A priori, é importante compreender como o preconceito serve de cenário para o exercício do bullying nas salas de aula. Seguindo essa lógica, o também filósofo Immanuel Kant discorre que o indivíduo age consoante suas máximas, ou seja, de acordo com o seu juízo particular. Nesse sentido, ao pensar apenas pelo próprio ponto de vista, o agressor, imbuído de poder, enxerga e sustenta a ideia de que o outro, que não faz parte do seu ideário, é inferior e, por isso, a violência contra ele é legítima. Dessa maneira, a intolerância é diretamente estimulada por essa visão e isso faz com que as formas de violência — sejam elas físicas, psicológicas ou verbais — perpetuem-se sem obstáculos pelas escolas brasileiras, conforme afirma dados do Ministério da Educação (MEC), em que pelo menos 1 a cada 10 estudantes é vítima de bullying no país.
Outrossim, é notável como a idealização da violência é um fator contribuinte para essa situação. Sob esse raciocínio, tal prática é chamada de “banalidade do mal” pela socióloga Hannah Arednt, que afirma que a manifestação violenta, por ser frequente, deixa de ser condenada pela maioria. Logo, ao serem incorporadas e reproduzidas em grande escala, apelidos pejorativos, brincadeiras agressivas, “zoações” desrespeitosas e outras atitudes são desqualificadas como ofensivas. Assim, o bullying e sua práxis são banalizados, impedindo a sua identificação e o seu combate.
Infere-se, portanto, que há entraves para superar o bullying no Brasil.
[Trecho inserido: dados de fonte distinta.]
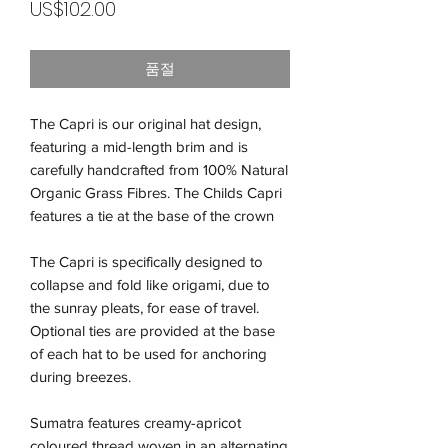
가
US$102.00
격
품절
The Capri is our original hat design,
featuring a mid-length brim and is
carefully handcrafted from 100% Natural
Organic Grass Fibres. The Childs Capri
features a tie at the base of the crown
The Capri is specifically designed to
collapse and fold like origami, due to
the sunray pleats, for ease of travel.
Optional ties are provided at the base
of each hat to be used for anchoring
during breezes.
Sumatra features creamy-apricot
coloured thread woven in an alternating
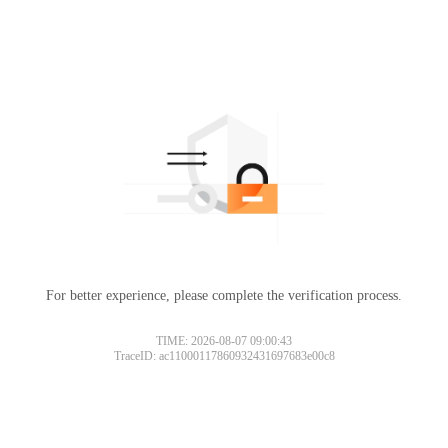
For better experience, please complete the verification process.
TIME: 2026-08-07 09:00:43
TraceID: ac11000117860932431697683e00c8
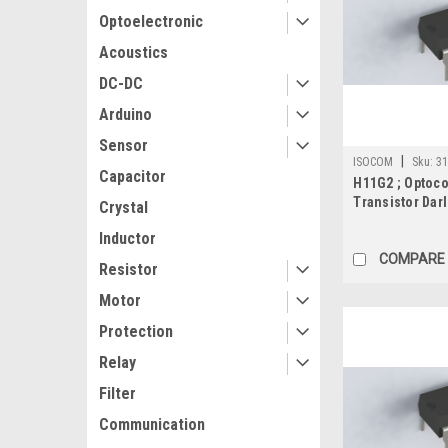
Optoelectronic
Acoustics
DC-DC
Arduino
Sensor
|
ISOCOM
Sku:
31
Capacitor
H11G2 ; Optoc
Transistor Dar
Crystal
DIP-6
Inductor
COMPARE
Resistor
Motor
Protection
Relay
Filter
Communication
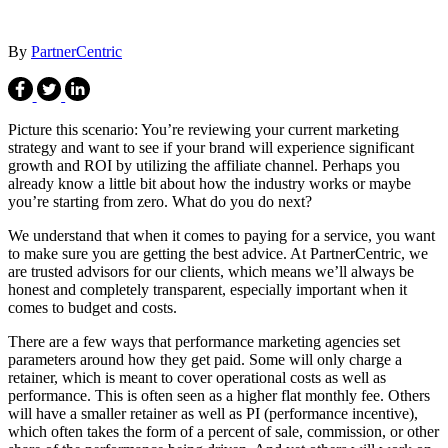
By
PartnerCentric
Picture this scenario: You’re reviewing your current marketing
strategy and want to see if your brand will experience significant
growth and ROI by utilizing the affiliate channel. Perhaps you
already know a little bit about how the industry works or maybe
you’re starting from zero. What do you do next?
We understand that when it comes to paying for a service, you want
to make sure you are getting the best advice. At PartnerCentric, we
are trusted advisors for our clients, which means we’ll always be
honest and completely transparent, especially important when it
comes to budget and costs.
There are a few ways that performance marketing agencies set
parameters around how they get paid. Some will only charge a
retainer, which is meant to cover operational costs as well as
performance. This is often seen as a higher flat monthly fee. Others
will have a smaller retainer as well as PI (performance incentive),
which often takes the form of a percent of sale, commission, or other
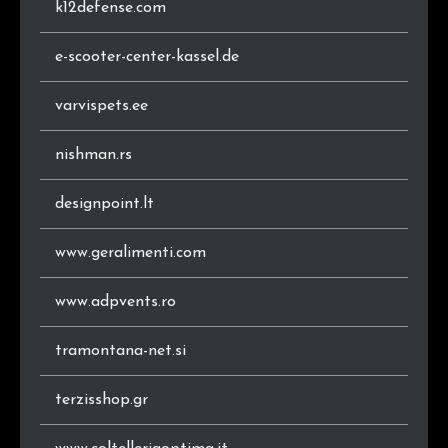
k12defense.com
e-scooter-center-kassel.de
varvispets.ee
nishman.rs
designpoint.lt
www.geralimenti.com
www.adpvents.ro
tramontana-net.si
terzisshop.gr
Para minimizar os efeitos desse mau hábito, é preciso que, primeiramente, o MEC discuta essa temática nas salas de aula, por meio da inserção do tema dentro da Base Nacional Comum Curricular. Além disso, a mídia, em parceria com as secretarias estaduais e municipais, deve promover campanhas de engajamento nas escolas que incentivem a tolerância ao próximo. Ambas essas propostas ajudarão os estudantes a enxergar o bullying e todas as suas formas de execução como atos errôneos. Destarte, essa situação irá ser gradativamente atenuada e as relações de poder descritas por Foucault ficarão apenas na teoria.